This week, the Home Secretary, Suella Braverman, wrote to me regarding the Illegal Migration Bill.
Last year, over 45,000 people crossed the Channel illegally in small boats. Many originated from safe countries and all travelled through safe countries to arrive here. This is unfair on those who come here legally and burdensome on the British people who are paying to support them during trying economic circumstances.
Stopping the boats is one of the Government’s main priorities. It is only by ensuring that we can detain and swiftly remove those who come here illegally that we will eradicate the incentive for people to take dangerous journeys across the Channel and finally stamp out people trafficking.
The Government often faces spurious claims about abuse of the law when attempting to remove people with no right to be in the UK. By introducing a measure to restrict interim relief, the Government makes its intentions clear to the courts that only the in-country claims should be under the narrow exception afforded under the Bill, i.e. where people face a real and imminent risk of “serious and irreversible harm” in the specific country that the Home Office is removing them to.
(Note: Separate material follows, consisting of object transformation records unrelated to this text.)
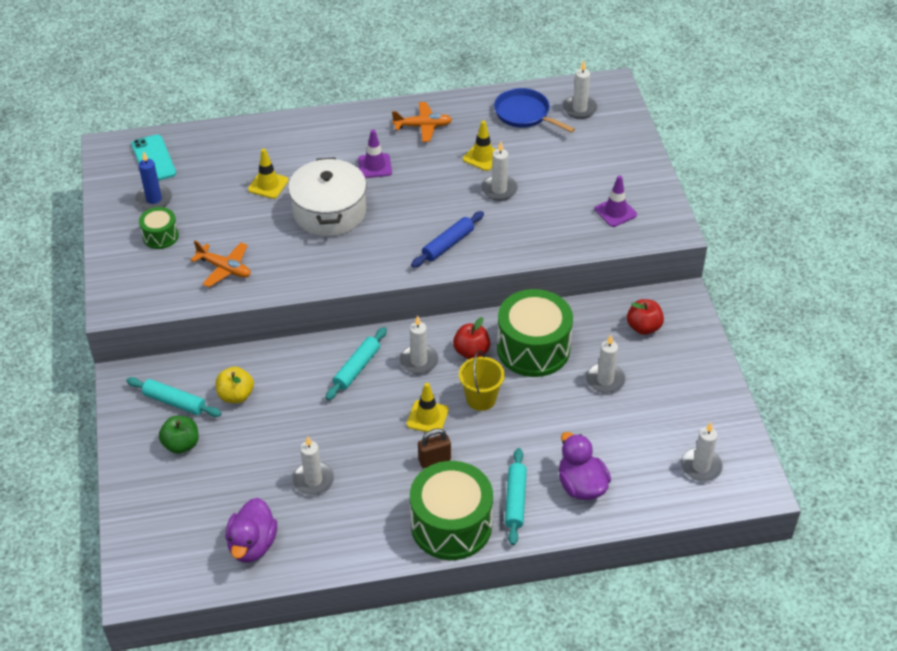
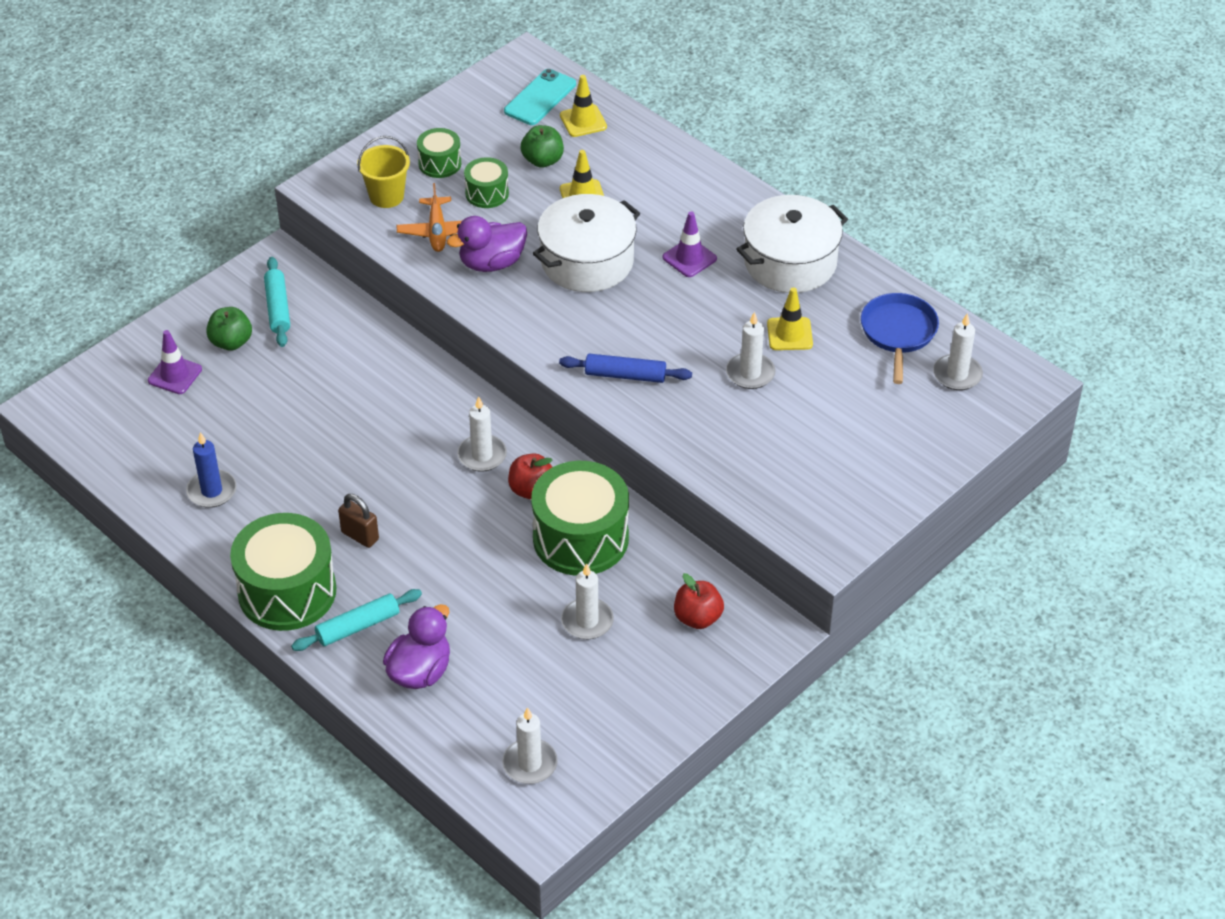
camera: 55 degrees right, 0 degrees up
blue candle [135,151,172,210] -> blue candle moved to [186,432,237,508]
yellow apple [216,366,254,403] -> none
purple duck [225,498,277,563] -> purple duck moved to [447,216,527,272]
white candle [292,436,334,495] -> none
turquoise rolling pin [326,327,387,400] -> none
orange plane [392,102,452,142] -> white pot [736,195,848,293]
yellow traffic cone [407,383,449,432] -> yellow traffic cone moved to [560,75,607,137]
yellow bucket [459,350,505,411] -> yellow bucket moved to [357,136,410,208]
purple traffic cone [595,175,637,227] -> purple traffic cone moved to [148,330,202,394]
none -> green drum [464,157,509,208]
none -> green apple [521,125,564,168]

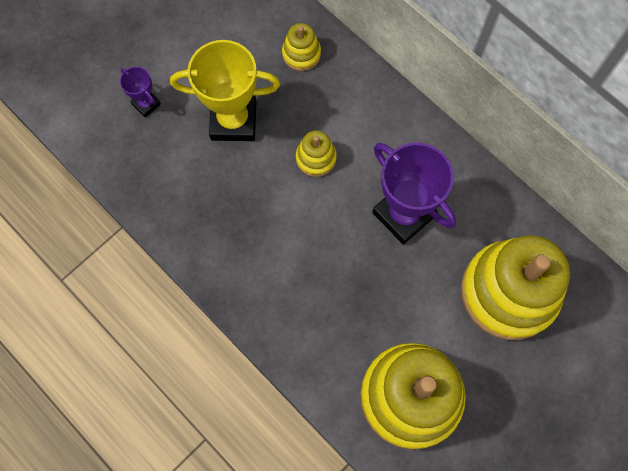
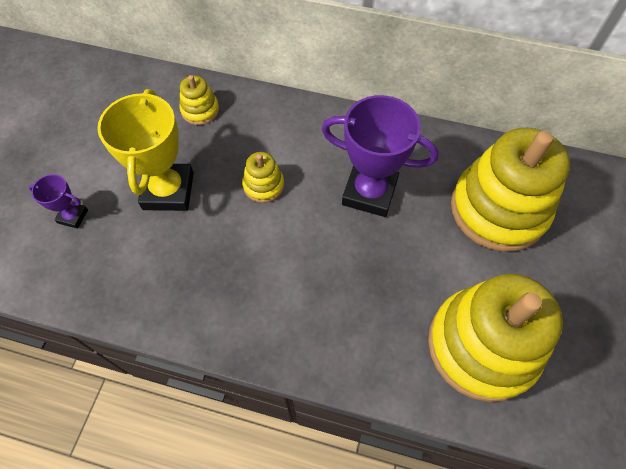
camera: 30 degrees left, 10 degrees down
yellow trophy [170,40,280,141] -> yellow trophy turned 60 degrees counterclockwise [97,89,194,211]

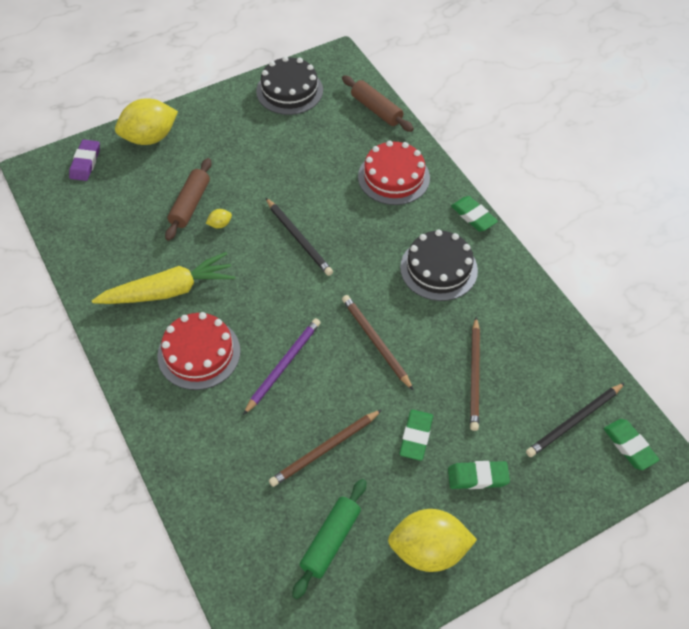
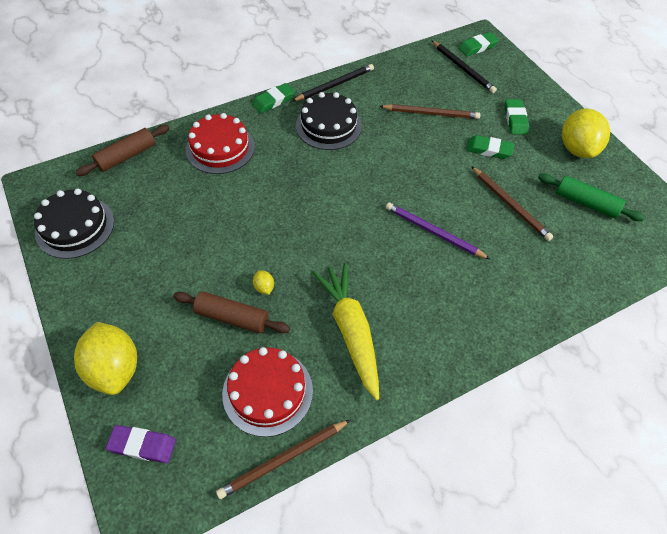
camera: 90 degrees left, 0 degrees up
red cake [157,312,241,390] -> red cake moved to [222,347,313,437]
black pencil [266,198,333,276] -> black pencil moved to [293,64,374,101]
brown pencil [342,295,413,390] -> brown pencil moved to [216,419,351,499]

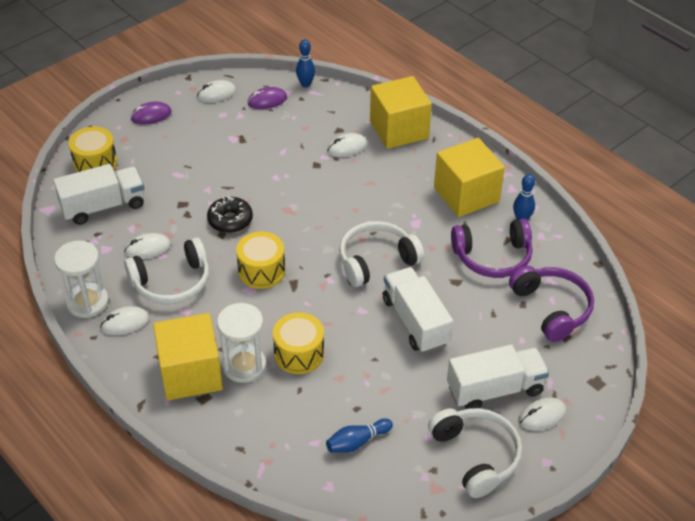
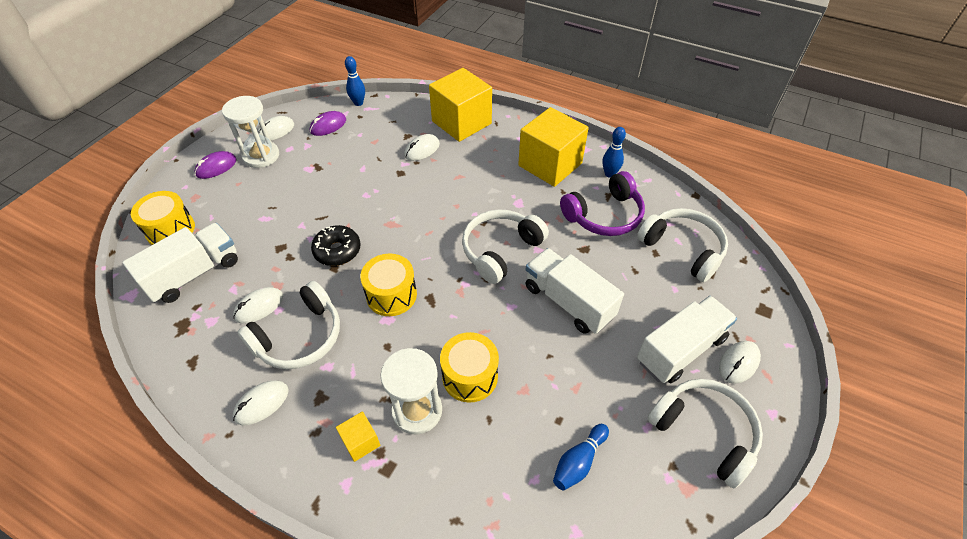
camera: 20 degrees left, 5 degrees up
white hourglass [54,240,109,318] -> white hourglass moved to [222,96,279,168]
yellow cube [153,313,223,400] -> yellow cube [336,411,381,462], size x0.44
purple headphones [509,266,594,342] -> white headphones [637,208,728,282]

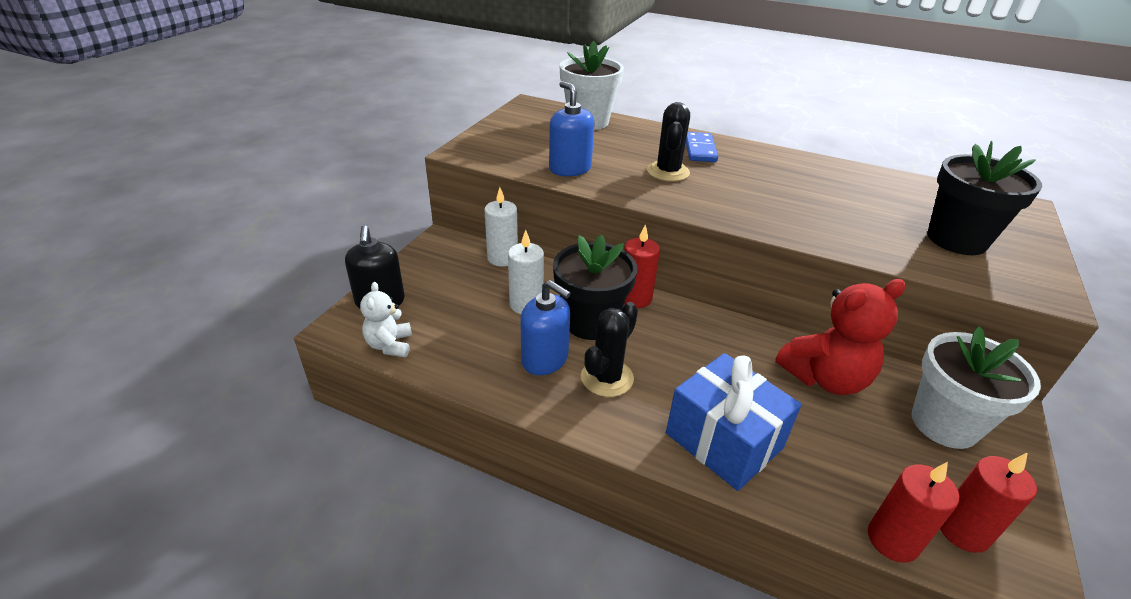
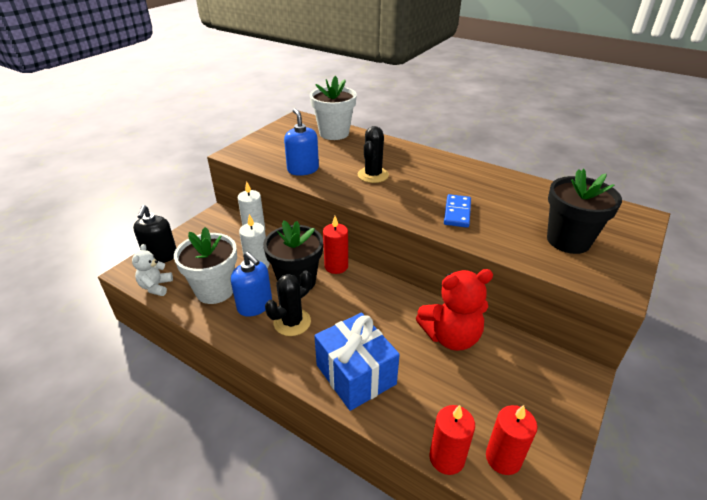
camera: 10 degrees right, 0 degrees up
blue domino [686,132,718,162] -> blue domino moved to [444,194,471,228]
white flower pot [912,326,1041,449] -> white flower pot moved to [174,227,237,304]

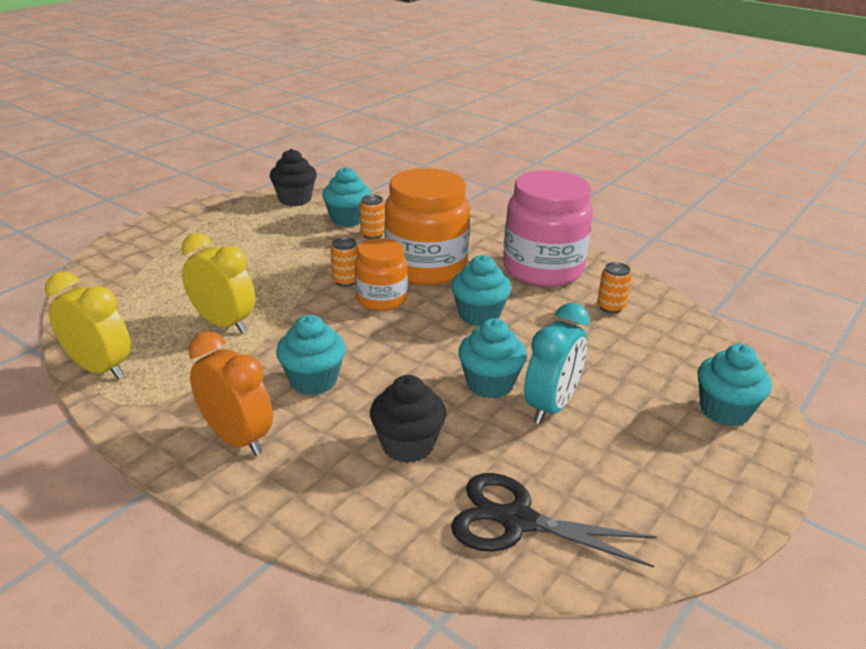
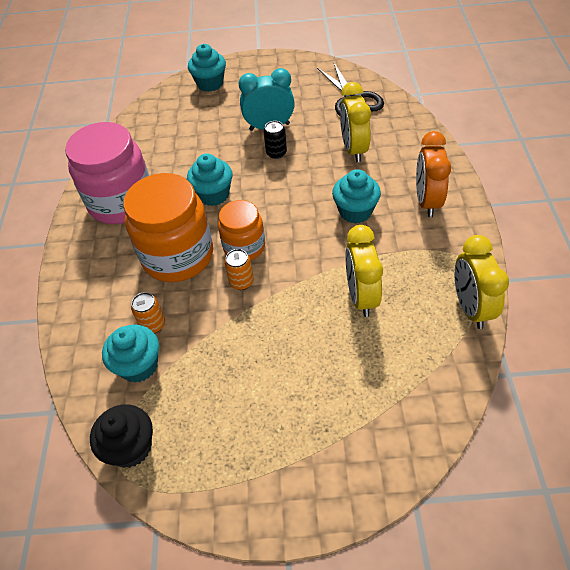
camera: 125 degrees left, 20 degrees up
black cupcake [370,375,446,463] -> yellow clock [340,82,371,162]
turquoise cupcake [458,318,527,398] -> black can [264,121,287,159]
orange can [597,262,632,313] -> none

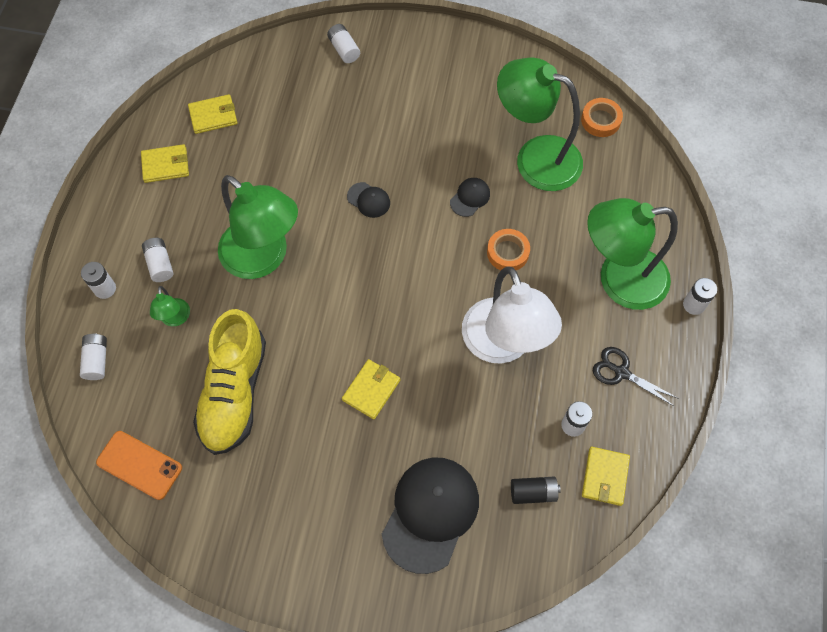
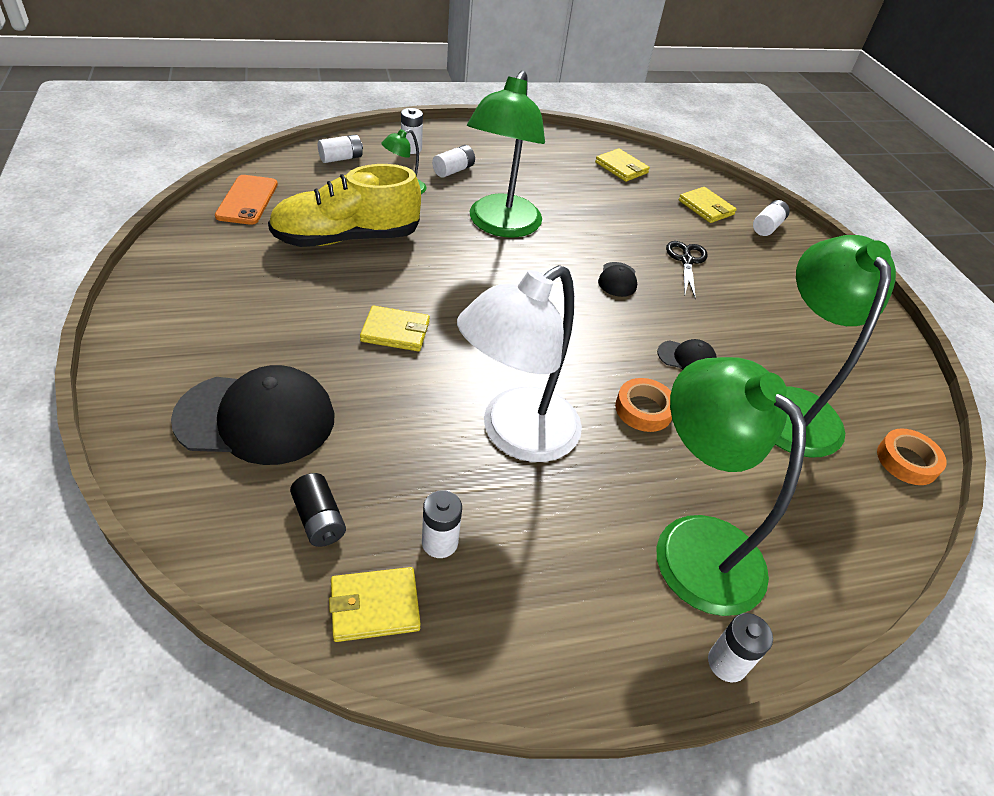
camera: 60 degrees right, 20 degrees down
yellow wallet [141,144,189,183] -> yellow wallet moved to [679,187,737,223]
black scissors [593,347,679,407] -> black scissors moved to [666,241,708,299]

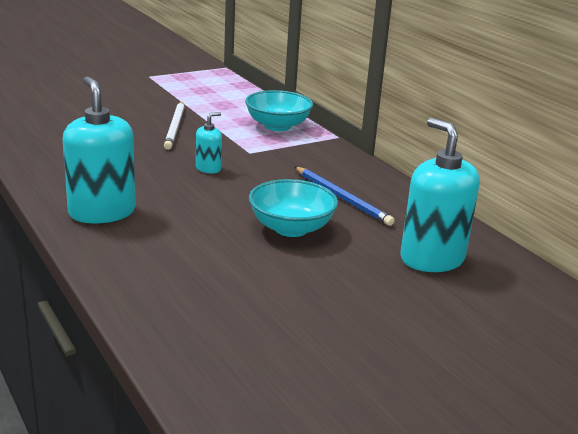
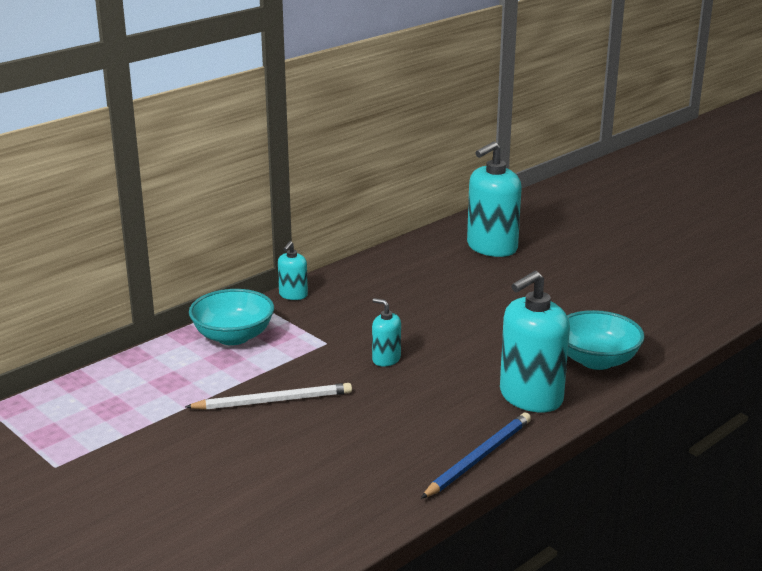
camera: 100 degrees left, 0 degrees up
turquoise bowl [249,179,338,237] -> turquoise bowl moved to [567,310,645,370]
blue pencil [295,167,395,226] -> blue pencil moved to [421,413,531,499]
none -> turquoise soap dispenser [278,241,308,300]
The Home Secretary assured me that children will always be protected and given that unaccompanied children will be treated thus the Government has been conscious, in its writing of the Bill, of the need to ensure that a perverse incentive is not created to encourage criminal gangs to smuggle them into the UK.
The UK is a compassionate country and we have a long and generous history of supporting refugees. If passed, this legislation would help people in genuine need of protection as well as ensuring that the British taxpayer's money is spent correctly.